Дон Иван (Черчесов) - страница 146

– Детали.

– А посылка от Анны?

– Реальность.

– И что в ней?

– Еще не придумал.

– А если уже не придумаешь?

– Как-нибудь выкручусь. Но без посылки от Анны нельзя: когда чудо пришло, экономить на чуде негоже.

– В Испании плохо работает почта?

– В Испании плохо работает время: его там так много, что сквозь него продираешься, как через джунгли теней. Там каждый камень из мостовой держит в памяти больше, чем любой русский памятник. Там время для всех замирает, даже если бежит, потому что столетия время бежало там пущенной кровью.

– А зачем нам застывшее время?

– Чтобы успеть рассказать о любви.

– Тогда пусть застывает, а я потружусь, не то мое время утечет моим гонораром.

– Ты ничего не сказала о тексте.

– Нормальный кусок с полунормальным Жуаном и его ненормальными бабами. Интригует. Порой веселит.

– Ты меня даже не ревновала?

– К чему? К твоим серым извилинам? Я тебя слишком знаю. Ты грешишь исключительно в воображении – со своим же воображением, чтоб распалить еще больше воображение.

– Слова ваши очень обидные, Тетя!

– Не строй из себя сладострастника. Ты не Герка. А если вдруг в чем не соврал, так то Герман с тобой поделился. И потом, зачем человеку с опытом личных измен качать из Сети разный бред про совокупления зверушек?

– Ты подглядела?

– Конечно. Теперь мне известно, что мужское достоинство трутня взрывается в теле у самки, что плоские черви – гермафродиты, а обезьянки бонобо используют секс как приветствие, практикуют оральные ласки и не чураются однополой любви. И давно тебя это заводит?

– Мне нужны типажи.

– Я так и подумала.

– Хорошо, – сказал я. – Ладно. Посмотрим.

– Дядя дуться надумал?

– Дядя надумал тебе отомстить.

– Это как? Подашься к бонобо или отдашься гиене с фальшьпенисом?

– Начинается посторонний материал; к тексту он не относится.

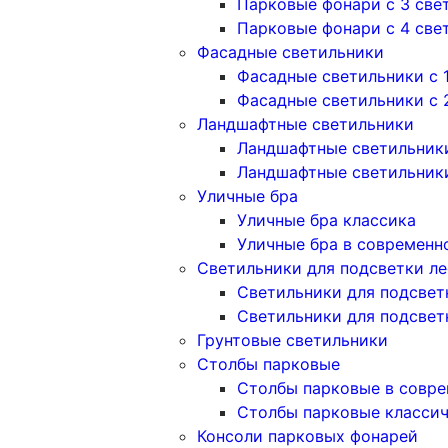
Парковые фонари с 3 све
Парковые фонари с 4 све
Фасадные светильники
Фасадные светильники с 
Фасадные светильники c 
Ландшафтные светильники
Ландшафтные светильники
Ландшафтные светильник
Уличные бра
Уличные бра классика
Уличные бра в современн
Светильники для подсветки л
Светильники для подсвет
Светильники для подсвет
Грунтовые светильники
Столбы парковые
Столбы парковые в совре
Столбы парковые класси
Консоли парковых фонарей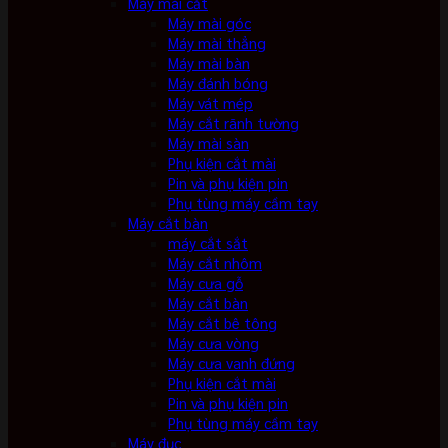
Máy mài cắt
Máy mài góc
Máy mài thẳng
Máy mài bàn
Máy đánh bóng
Máy vát mép
Máy cắt rãnh tường
Máy mài sàn
Phụ kiện cắt mài
Pin và phụ kiện pin
Phụ tùng máy cầm tay
Máy cắt bàn
máy cắt sắt
Máy cắt nhôm
Máy cưa gỗ
Máy cắt bàn
Máy cắt bê tông
Máy cưa vòng
Máy cưa vanh đứng
Phụ kiện cắt mài
Pin và phụ kiện pin
Phụ tùng máy cầm tay
Máy đục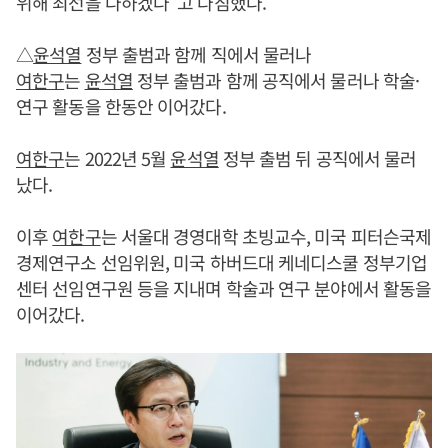
위해 최선을 다하겠다”고 다짐했다.
△
윤석열
정부 출범과 함께 직에서 물러나
여한구
는
윤석열
정부 출범과 함께 공직에서 물러나 학술·
연구 활동을 한동안 이어갔다.
여한구
는 2022년 5월
윤석열
정부 출범 뒤 공직에서 물러
났다.
이후
여한구
는 서울대 경영대학 초빙교수, 미국 피터슨국제
경제연구소 선임위원, 미국 하버드대 케네디스쿨 정부기업
센터 선임연구원 등을 지내며 학술과 연구 분야에서 활동을
이어갔다.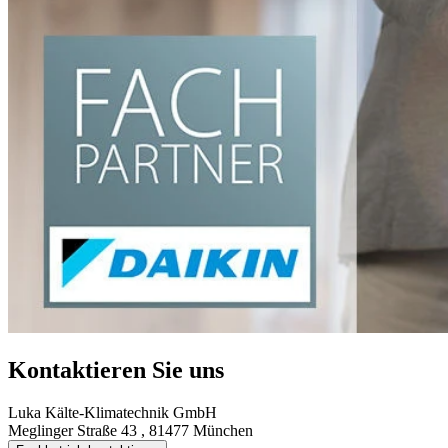
Kontaktieren Sie uns
Luka Kälte-Klimatechnik GmbH
Meglinger Straße 43 , 81477 München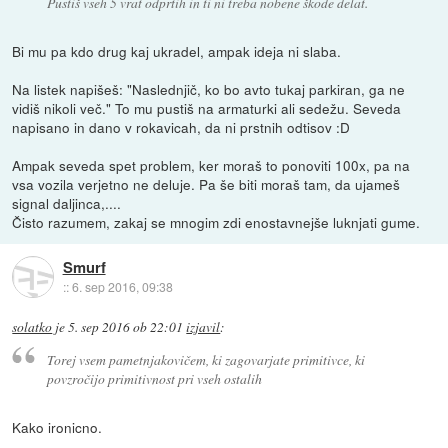
Pustiš vseh 5 vrat odprtih in ti ni treba nobene škode delat.
Bi mu pa kdo drug kaj ukradel, ampak ideja ni slaba.
Na listek napišeš: "Naslednjič, ko bo avto tukaj parkiran, ga ne
vidiš nikoli več." To mu pustiš na armaturki ali sedežu. Seveda
napisano in dano v rokavicah, da ni prstnih odtisov :D
Ampak seveda spet problem, ker moraš to ponoviti 100x, pa na
vsa vozila verjetno ne deluje. Pa še biti moraš tam, da ujameš
signal daljinca,....
Čisto razumem, zakaj se mnogim zdi enostavnejše luknjati gume.
Smurf
::
6. sep 2016, 09:38
solatko
je
5. sep 2016 ob 22:01
izjavil
:
Torej vsem pametnjakovičem, ki zagovarjate primitivce, ki
povzročijo primitivnost pri vseh ostalih
Kako ironicno.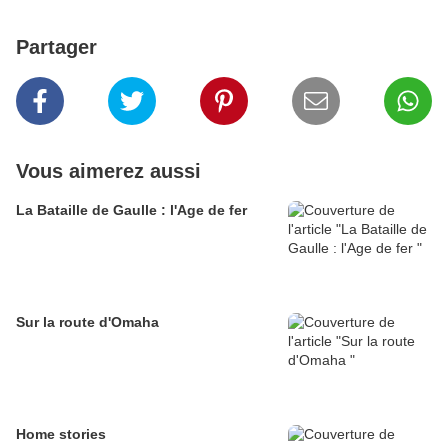
Partager
Vous aimerez aussi
La Bataille de Gaulle : l'Age de fer
Sur la route d'Omaha
Home stories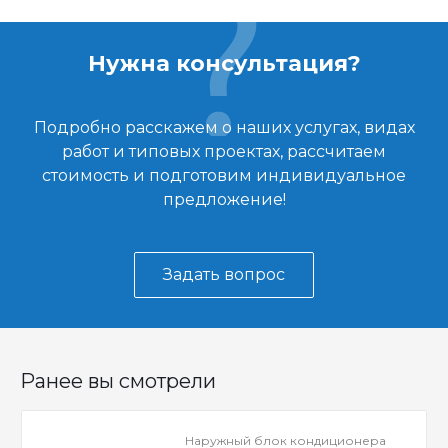
Нужна консультация?
Подробно расскажем о наших услугах, видах
работ и типовых проектах, рассчитаем
стоимость и подготовим индивидуальное
предложение!
Задать вопрос
Ранее вы смотрели
Наружный блок кондиционера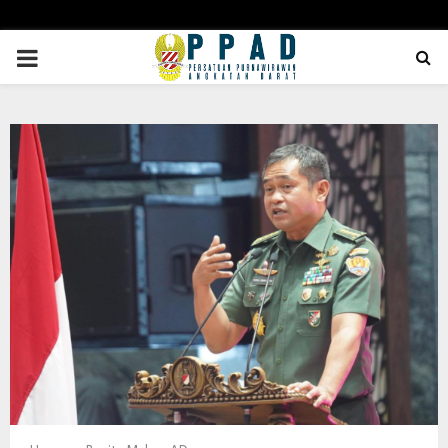
PRIMARY
MENU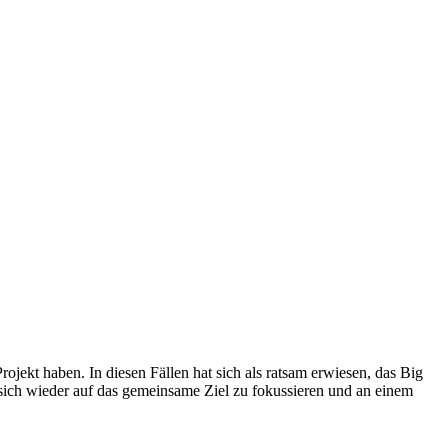
ojekt haben. In diesen Fällen hat sich als ratsam erwiesen, das Big
, sich wieder auf das gemeinsame Ziel zu fokussieren und an einem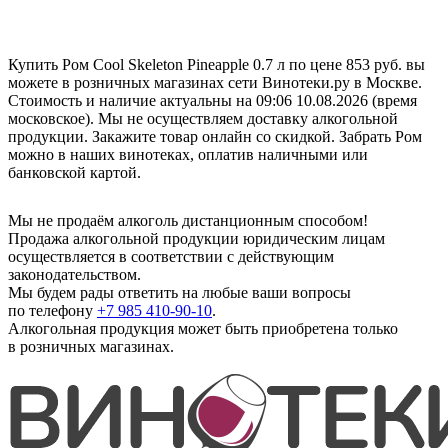
Купить Ром Cool Skeleton Pineapple 0.7 л по цене 853 руб. вы
можете в розничных магазинах сети Винотеки.ру в Москве.
Стоимость и наличие актуальны на 09:06 10.08.2026 (время
московское). Мы не осуществляем доставку алкогольной
продукции. Закажите товар онлайн со скидкой. Забрать Ром
можно в наших винотеках, оплатив наличными или
банковской картой.
Мы не продаём алкоголь дистанционным способом!
Продажа алкогольной продукции юридическим лицам
осуществляется в соответствии с действующим
законодательством.
Мы будем рады ответить на любые ваши вопросы
по телефону
+7 985 410-90-10
.
Алкогольная продукция может быть приобретена только
в розничных магазинах.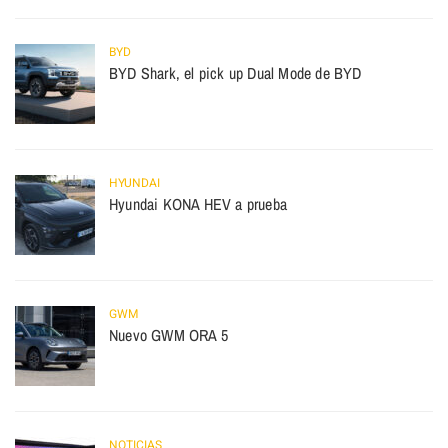
BYD
BYD Shark, el pick up Dual Mode de BYD
HYUNDAI
Hyundai KONA HEV a prueba
GWM
Nuevo GWM ORA 5
NOTICIAS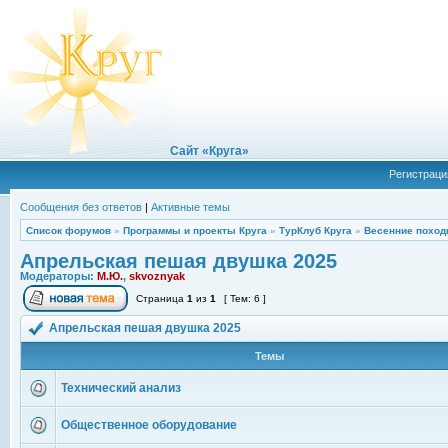
Сайт «Круга»
Регистраци
Сообщения без ответов
|
Активные темы
Список форумов
»
Программы и проекты Круга
»
ТурКлуб Круга
»
Весенние поход
Апрельская пешая двушка 2025
Модераторы:
М.Ю.
,
skvoznyak
Страница
1
из
1
[ Тем: 6 ]
Апрельская пешая двушка 2025
Темы
Технический анализ
Общественное оборудование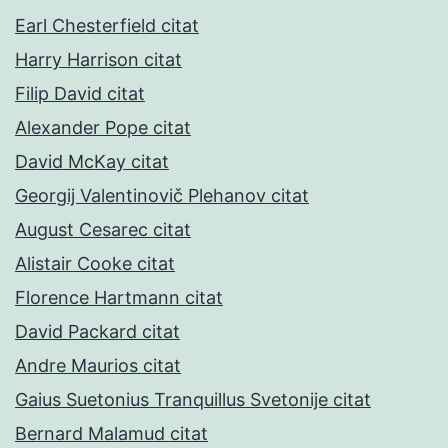
Earl Chesterfield citat
Harry Harrison citat
Filip David citat
Alexander Pope citat
David McKay citat
Georgij Valentinovič Plehanov citat
August Cesarec citat
Alistair Cooke citat
Florence Hartmann citat
David Packard citat
Andre Maurios citat
Gaius Suetonius Tranquillus Svetonije citat
Bernard Malamud citat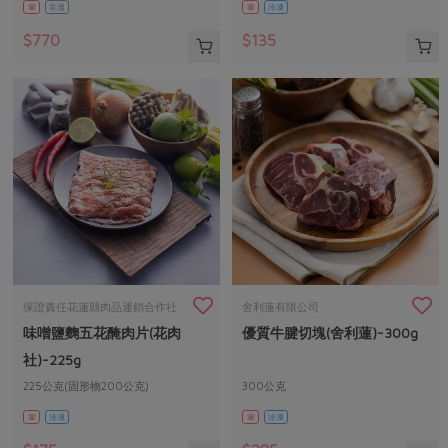
葷
常溫
葷
冷凍
$770
$135
保證責任花蓮縣肉品運銷合作社
舍利蓮有限公司
味噌鹽麴五花醃肉片(花肉
優質牛腱切塊(舍利蓮)-300g
社)-225g
225公克(固形物200公克)
300公克
葷
冷凍
葷
冷凍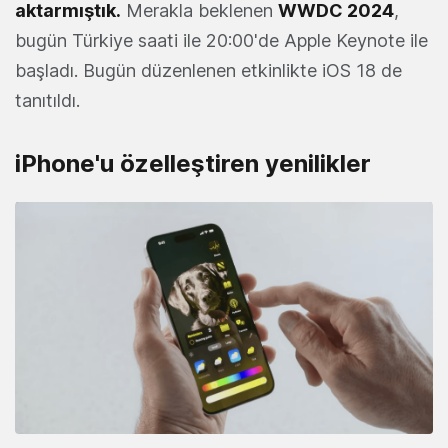
aktarmıştık
.
Merakla beklenen
WWDC
2024
,
bugün Türkiye saati ile 20:00'de Apple Keynote ile
başladı. Bugün düzenlenen etkinlikte iOS 18 de
tanıtıldı.
iPhone'u özelleştiren yenilikler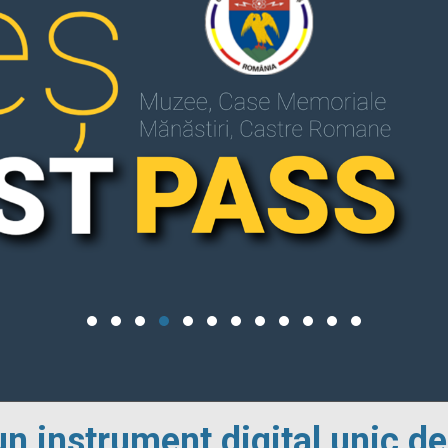
un instrument digital unic de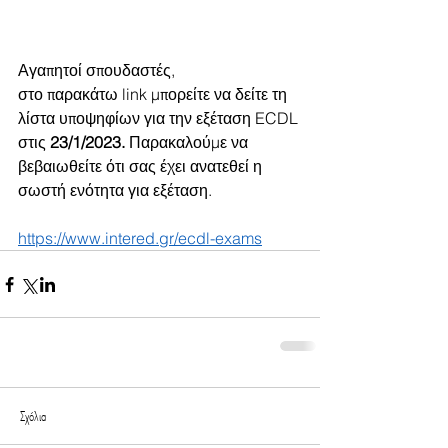
Αγαπητοί σπουδαστές, 
στο παρακάτω link μπορείτε να δείτε τη 
λίστα υποψηφίων για την εξέταση ECDL 
στις 
23/1/2023. 
Παρακαλούμε να 
βεβαιωθείτε ότι σας έχει ανατεθεί η 
σωστή ενότητα για εξέταση.
https://www.intered.gr/ecdl-exams
Σχόλια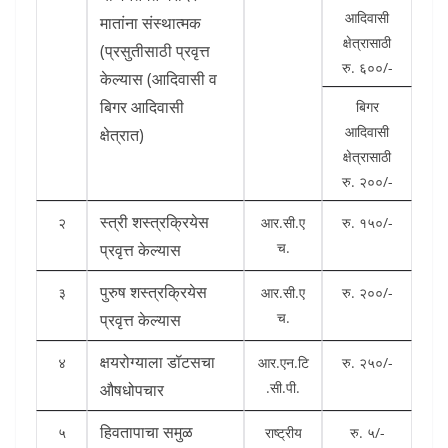
आदिवासी
मातांना संस्थात्मक
क्षेत्रासाठी
(प्रसुतीसाठी प्रवृत्त
रु. ६००/-
केल्यास (आदिवासी व
बिगर आदिवासी
बिगर
आदिवासी
क्षेत्रात)
क्षेत्रासाठी
रु. २००/-
स्त्री शस्त्रक्रियेस
२
आर.सी.ए
रु. १५०/-
च.
प्रवृत्त केल्यास
पुरुष शस्त्रक्रियेस
३
आर.सी.ए
रु. २००/-
च.
प्रवृत्त केल्यास
क्षयरोग्याला डॉटसचा
४
आर.एन.टि
रु. २५०/-
.सी.पी.
औषधोपचार
हिवतापाचा समुळ
५
राष्ट्रीय
रु. ५/-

Когда вас не ревнуют, вы сами ужасно ревнуете. Я вспоминаю про анонимку и думаю: чем черт не шутит. Раньше Светка мне говорила, что скандалов не будет, но если я ей изменю, она мне изменит всю жизнь. Драться не станет, а просто наденет пальто и уйдет. Если я изменю, значит, мне ее недостаточно. Если мне ее недостаточно, значит, ее для меня сделалось слишком уж много. Если я изменю, то лучше бы ей не узнать, потому что иначе я не оставлю ей выхода, кроме как выхода вон. Раньше она говорила, неверность – это неверие в то, что можно любить одного человека, чтобы смириться с существованием всех остальных. Раньше я думал, что это бравада, но допускал и возможность ошибки. Изменять не очень тянуло, да я и боялся А когда сквозь боязнь изменял, казнил себя тем, что вымарывал это из памяти, как неудачный абзац из романа.